De Uruguay no tengo mucho más que decir salvo que extrañamos las puestas de sol en la Choza. De los últimos días que pasamos en Argentina si tengo mucho que decir. Fue una sorpresa que Calafate y Chaltén me gustasen tanto como me gustaron. Es increíble como conociendo tantos argentinos ninguno jamás me haya intentado explicar lo espectacular que es esa parte de la Patagonia mientras que los parientes suizos del suequín te venden hiking en pistas de esquí con exceso de turistas como un paraíso. Algunos argentinos que viajan seguido a USA y Europa hasta nos preguntaron el chal-qué? De no creer.
Pero empiezo con el viaje, porque fue especial. No siempre pruebo un modelo nuevo de avión. Cuando compré los pasajes busqué horarios operados con MAX. J'adore el olor a avión nuevo. Y después pasó lo que pasó en Indonesia entonces fue una tranquilidad ver que AR había cambiado los MAX por 737-800. O sea, confiaba en que AR hubiese tomado las precauciones necesarias a raíz de todo lo que salió a luz sobre ese sistema MCAS que puede pasar por arriba al piloto + datos erróneos pero sin que se supiese bien que había pasado pensé mejor así. Pero unos días antes de salir recibí una aircraft notification alert. Habían vuelto a poner un MAX en el segmento AEP-FTE.
De repente en otra cnia no hubiese viajado tranquila (o hubiese cambiado el vuelo), pero confié en que los pilotos AR de MAX se animarían a decir no volamos si no confiasen en el avión. O algo así. Siempre me han inspirado más confianza las aerolíneas con sindicatos que hacen huelga que las aerolíneas que combaten los sindicatos. Entonces llegué al MAX contenta y con muchas expectativas. No me defraudó, tan nice y reluciente. AEP-FTE en el MAX fue mejor vuelo medium-haul del último año. Por lejos. Hubiese sido *perfecto* si en vez de la bolsita de pasas y nueces Alcor nos hubiesen dado un alfajor, como nos dieron a la vuelta. Estaba sentada un poco antes del motor y WOW, que potencia, que despegue tan nice. Y que paisajes. Nos pasamos colgados a la ventana admirando Argentina.
Aterrizamos en Calafate con casi 30 grados y muy poco viento. De no creer el día tan espectacular. Tanto de no creer en este viaje, como el fondo este con agua tan celeste.

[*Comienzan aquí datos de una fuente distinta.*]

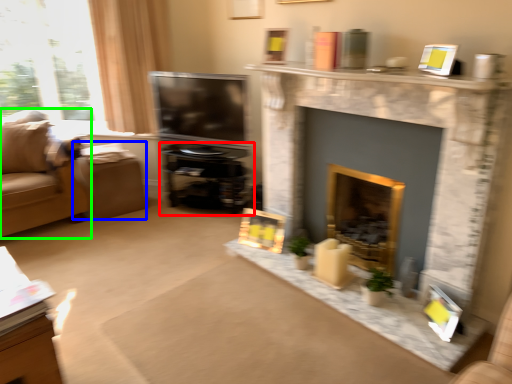
Question: Considering the real-world distances, which object is farthest from entertainment center (highlighted by a red box)? footrest (highlighted by a blue box) or studio couch (highlighted by a green box)?

Choices:
 (A) footrest
 (B) studio couch

Answer: (B)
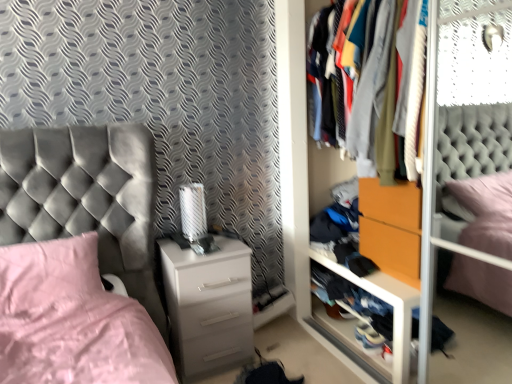
Find the location of a particular element. This screenshot has height=384, width=512. wooden drawer at right is located at coordinates (401, 343).

What do you see at coordinates (401, 343) in the screenshot? I see `wooden drawer at right` at bounding box center [401, 343].

The width and height of the screenshot is (512, 384). I want to click on white glossy chest of drawers at center, so click(208, 304).

The width and height of the screenshot is (512, 384). Identify the location of textured fabric clothes at center. 404,62.

Are white glossy chest of drawers at center and textured fabric clothes at center making contact?

No, white glossy chest of drawers at center is not making contact with textured fabric clothes at center.

Is white glossy chest of drawers at center at the left side of textured fabric clothes at center?

Yes.

From a real-world perspective, which object rests below the other?

white glossy chest of drawers at center, from a real-world perspective.

Where is `chest of drawers below the textured fabric clothes at center (from a real-world perspective)`? chest of drawers below the textured fabric clothes at center (from a real-world perspective) is located at coordinates (208, 304).

Is point (95, 244) behind point (407, 307)?

Yes, it is.

Is pink fabric pillow at lower left oriented away from wooden shelf at lower right?

No.

Where is `shelf that is on the right side of pink fabric pillow at lower left`? shelf that is on the right side of pink fabric pillow at lower left is located at coordinates (387, 302).

Is pink fabric pillow at lower left to the right of wooden shelf at lower right from the viewer's perspective?

In fact, pink fabric pillow at lower left is to the left of wooden shelf at lower right.

From a real-world perspective, is textured fabric clothes at center above or below white glossy chest of drawers at center?

In terms of real-world spatial position, textured fabric clothes at center is above white glossy chest of drawers at center.

Can you confirm if textured fabric clothes at center is smaller than white glossy chest of drawers at center?

No, textured fabric clothes at center is not smaller than white glossy chest of drawers at center.

Is textured fabric clothes at center inside the boundaries of white glossy chest of drawers at center, or outside?

textured fabric clothes at center is outside white glossy chest of drawers at center.

Is wooden shelf at lower right closer to the viewer compared to pink fabric pillow at lower left?

No.

In terms of height, does wooden shelf at lower right look taller or shorter compared to pink fabric pillow at lower left?

Result: Considering their sizes, wooden shelf at lower right has more height than pink fabric pillow at lower left.

Looking at their sizes, would you say wooden shelf at lower right is wider or thinner than pink fabric pillow at lower left?

wooden shelf at lower right is thinner than pink fabric pillow at lower left.

Is wooden shelf at lower right outside of pink fabric pillow at lower left?

Yes, wooden shelf at lower right is outside of pink fabric pillow at lower left.

Find the location of a particular element. The width and height of the screenshot is (512, 384). nightstand located above the pink fabric pillow at lower left (from a real-world perspective) is located at coordinates (391, 228).

From a real-world perspective, which object rests below the other?

pink fabric pillow at lower left, from a real-world perspective.

Does pink fabric pillow at lower left come in front of orange matte drawer at center?

That is True.

Is textured fabric clothes at center facing away from wooden shelf at lower right?

textured fabric clothes at center does not have its back to wooden shelf at lower right.

From the image's perspective, relative to wooden shelf at lower right, is textured fabric clothes at center above or below?

Clearly, from the image's perspective, textured fabric clothes at center is above wooden shelf at lower right.

Which point is more distant from viewer, (405, 102) or (399, 367)?

The point (399, 367) is farther.

How many degrees apart are the facing directions of textured fabric clothes at center and wooden shelf at lower right?

There is a 0.0874-degree angle between the facing directions of textured fabric clothes at center and wooden shelf at lower right.

Is pink fabric pillow at lower left aimed at wooden drawer at right?

No, pink fabric pillow at lower left does not turn towards wooden drawer at right.

Which object is further away from the camera, pink fabric pillow at lower left or wooden drawer at right?

pink fabric pillow at lower left.

Between pink fabric pillow at lower left and wooden drawer at right, which one appears on the left side from the viewer's perspective?

From the viewer's perspective, pink fabric pillow at lower left appears more on the left side.

Is point (6, 285) behind point (418, 291)?

No, it is not.

Locate an element on the screen. chest of drawers on the left of textured fabric clothes at center is located at coordinates (208, 304).

This screenshot has height=384, width=512. What are the coordinates of `shelf located underneath the pink fabric pillow at lower left (from a real-world perspective)` in the screenshot? It's located at (387, 302).

Which object lies further to the anchor point wooden drawer at right, textured fabric clothes at center or white glossy chest of drawers at center?

The object further to wooden drawer at right is textured fabric clothes at center.

Looking at the image, which one is located further to wooden shelf at lower right, textured fabric clothes at center or white glossy chest of drawers at center?

textured fabric clothes at center lies further to wooden shelf at lower right than the other object.

Based on their spatial positions, is wooden drawer at right or wooden shelf at lower right closer to white glossy chest of drawers at center?

wooden drawer at right lies closer to white glossy chest of drawers at center than the other object.

Looking at the image, which one is located closer to wooden shelf at lower right, textured fabric clothes at center or orange matte drawer at center?

orange matte drawer at center is closer to wooden shelf at lower right.

Based on their spatial positions, is white glossy chest of drawers at center or wooden drawer at right closer to orange matte drawer at center?

wooden drawer at right is positioned closer to the anchor orange matte drawer at center.

Looking at the image, which one is located closer to textured fabric clothes at center, orange matte drawer at center or wooden drawer at right?

Based on the image, orange matte drawer at center appears to be nearer to textured fabric clothes at center.

In the scene shown: When comparing their distances from orange matte drawer at center, does textured fabric clothes at center or pink fabric pillow at lower left seem further?

pink fabric pillow at lower left.

Which object lies further to the anchor point wooden drawer at right, wooden shelf at lower right or textured fabric clothes at center?

Based on the image, textured fabric clothes at center appears to be further to wooden drawer at right.

In order to click on nightstand between wooden drawer at right and wooden shelf at lower right from front to back in this screenshot , I will do `click(391, 228)`.

Where is `shelf between pink fabric pillow at lower left and wooden drawer at right in the horizontal direction`? The image size is (512, 384). shelf between pink fabric pillow at lower left and wooden drawer at right in the horizontal direction is located at coordinates (387, 302).

Image resolution: width=512 pixels, height=384 pixels. Find the location of `chest of drawers between pink fabric pillow at lower left and wooden shelf at lower right from left to right`. chest of drawers between pink fabric pillow at lower left and wooden shelf at lower right from left to right is located at coordinates (208, 304).

What are the coordinates of `nightstand between textured fabric clothes at center and white glossy chest of drawers at center vertically` in the screenshot? It's located at (391, 228).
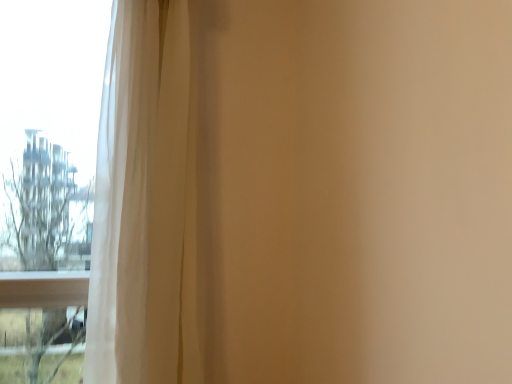
Question: Is white sheer curtain at left in front of transparent glass window at left?

Choices:
 (A) yes
 (B) no

Answer: (A)

Question: Is white sheer curtain at left aimed at transparent glass window at left?

Choices:
 (A) no
 (B) yes

Answer: (A)

Question: Is white sheer curtain at left not within transparent glass window at left?

Choices:
 (A) yes
 (B) no

Answer: (A)

Question: Considering the relative positions of white sheer curtain at left and transparent glass window at left in the image provided, is white sheer curtain at left to the right of transparent glass window at left from the viewer's perspective?

Choices:
 (A) no
 (B) yes

Answer: (B)

Question: Does white sheer curtain at left have a larger size compared to transparent glass window at left?

Choices:
 (A) yes
 (B) no

Answer: (A)

Question: Can you see white sheer curtain at left touching transparent glass window at left?

Choices:
 (A) no
 (B) yes

Answer: (A)

Question: Is transparent glass window at left bigger than white sheer curtain at left?

Choices:
 (A) no
 (B) yes

Answer: (A)

Question: Is the position of transparent glass window at left more distant than that of white sheer curtain at left?

Choices:
 (A) no
 (B) yes

Answer: (B)

Question: Is transparent glass window at left smaller than white sheer curtain at left?

Choices:
 (A) yes
 (B) no

Answer: (A)

Question: Is transparent glass window at left next to white sheer curtain at left?

Choices:
 (A) yes
 (B) no

Answer: (B)

Question: Can you confirm if transparent glass window at left is thinner than white sheer curtain at left?

Choices:
 (A) no
 (B) yes

Answer: (A)

Question: From a real-world perspective, is transparent glass window at left beneath white sheer curtain at left?

Choices:
 (A) no
 (B) yes

Answer: (A)

Question: Looking at the image, does transparent glass window at left seem bigger or smaller compared to white sheer curtain at left?

Choices:
 (A) small
 (B) big

Answer: (A)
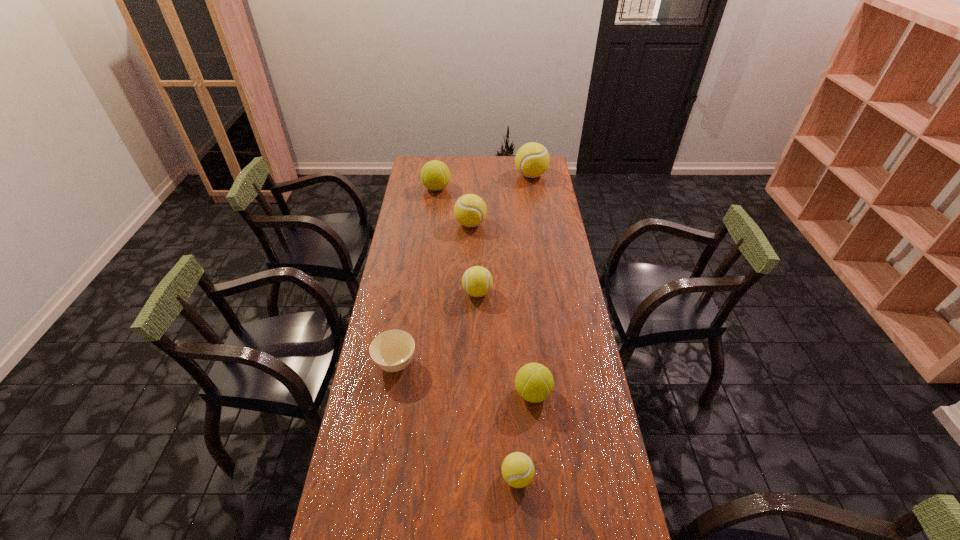
You are a GUI agent. You are given a task and a screenshot of the screen. Output one action in this format:
    pyautogui.click(x=<x>, y=<y>)
    Task: Click on the sugar bowl
    This screenshot has width=960, height=540.
    Given the screenshot: What is the action you would take?
    pyautogui.click(x=392, y=351)

Locate an element on the screen. The image size is (960, 540). the smallest yellow tennis ball is located at coordinates (518, 470).

Where is `the nearest object`? The width and height of the screenshot is (960, 540). the nearest object is located at coordinates (518, 470).

You are a GUI agent. You are given a task and a screenshot of the screen. Output one action in this format:
    pyautogui.click(x=<x>, y=<y>)
    Task: Click on the vacant space located 0.300m on the left of the tallest tennis ball
    The height and width of the screenshot is (540, 960).
    Given the screenshot: What is the action you would take?
    pyautogui.click(x=458, y=175)

Where is `free region located on the front of the third nearest yellow tennis ball`? free region located on the front of the third nearest yellow tennis ball is located at coordinates tap(469, 273).

Identify the location of vacant space located on the right of the bigger green tennis ball. tap(512, 188).

This screenshot has height=540, width=960. I want to click on vacant space located on the front of the third biggest yellow tennis ball, so click(x=477, y=337).

Locate an element on the screen. The height and width of the screenshot is (540, 960). free space located on the left of the smaller green tennis ball is located at coordinates (411, 393).

Find the location of a particular element. The image size is (960, 540). blank area located on the right of the sugar bowl is located at coordinates (468, 363).

At what (x,y) coordinates should I click in order to perform the action: click on vacant point located on the back of the shortest tennis ball. Please return your answer as a coordinate pair (x, y). This screenshot has height=540, width=960. Looking at the image, I should click on (512, 393).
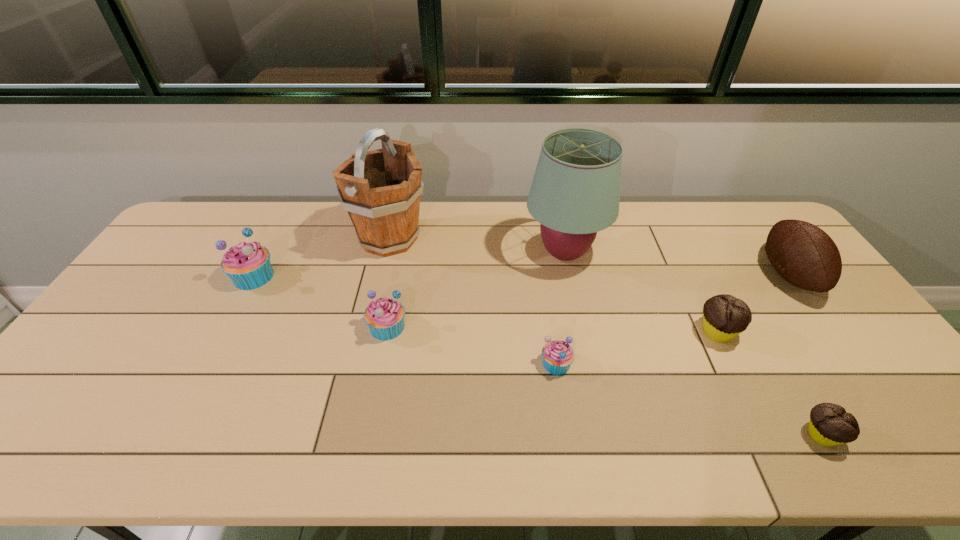
Identify the location of free space located 0.150m on the left of the fourth muffin from right to left. This screenshot has height=540, width=960. (313, 327).

Identify the location of blank space located 0.310m on the right of the left chocolate muffin. pyautogui.click(x=852, y=332).

The image size is (960, 540). I want to click on free location located 0.240m on the right of the rightmost blue muffin, so click(666, 363).

At what (x,y) coordinates should I click in order to perform the action: click on vacant area situated 0.170m on the left of the nearest muffin. Please return your answer as a coordinate pair (x, y). The height and width of the screenshot is (540, 960). Looking at the image, I should click on (726, 435).

Image resolution: width=960 pixels, height=540 pixels. What are the coordinates of `bucket located in the far edge section of the desktop` in the screenshot? It's located at (380, 189).

The image size is (960, 540). I want to click on lampshade that is at the far edge, so click(x=575, y=192).

Identify the location of object that is at the near edge. (830, 425).

Identify the location of object present at the right edge. Image resolution: width=960 pixels, height=540 pixels. (804, 255).

I want to click on vacant region at the far edge of the desktop, so click(x=676, y=213).

Find the location of a particular element. The image size is (960, 540). free spot at the near edge of the desktop is located at coordinates (510, 429).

Qué colores, por todos lados. Ya voy a escribir un poco más. Entre trabajo y que estuvimos 5 días en Italia visitando flia y esquiando ando con poquísimo tiempo.
MVD-GRU también lo hicimos en MAX. Gol. De vuelta pensé que avión tan nice, tanto más agradable que el 777-200 con 20 años de Air France en el que seguimos a Paris. Pero por un tiempo no me voy a quejar de aviones viejos ni de aterrizar en Estocolmo con grados bajo cero y oscuridad. Shock total que se estrellase otro MAX más. Más shock cuando me dí cuenta que hacía unos años saludé a una sueca que murió en el MAX. La escuché contar su historia. Era mitad sueca y mitad peruana y resulta que el padre peruano era hermano de la primer esposa de Abimael Guzmán. Los fundadores de Sendero Luminoso. Increíble la gente que viene a parar a Suecia. Su familia al parecer todavía era muy pro-Sendero pero Josefin acababa de participar en un documental en el que va a Perú para escuchar otras versiones sobre lo que pasó en Perú. Tan triste que no haya podido disfrutar el MAX como lo pude disfrutar yo. Solo alcanzó a cumplir 30 años.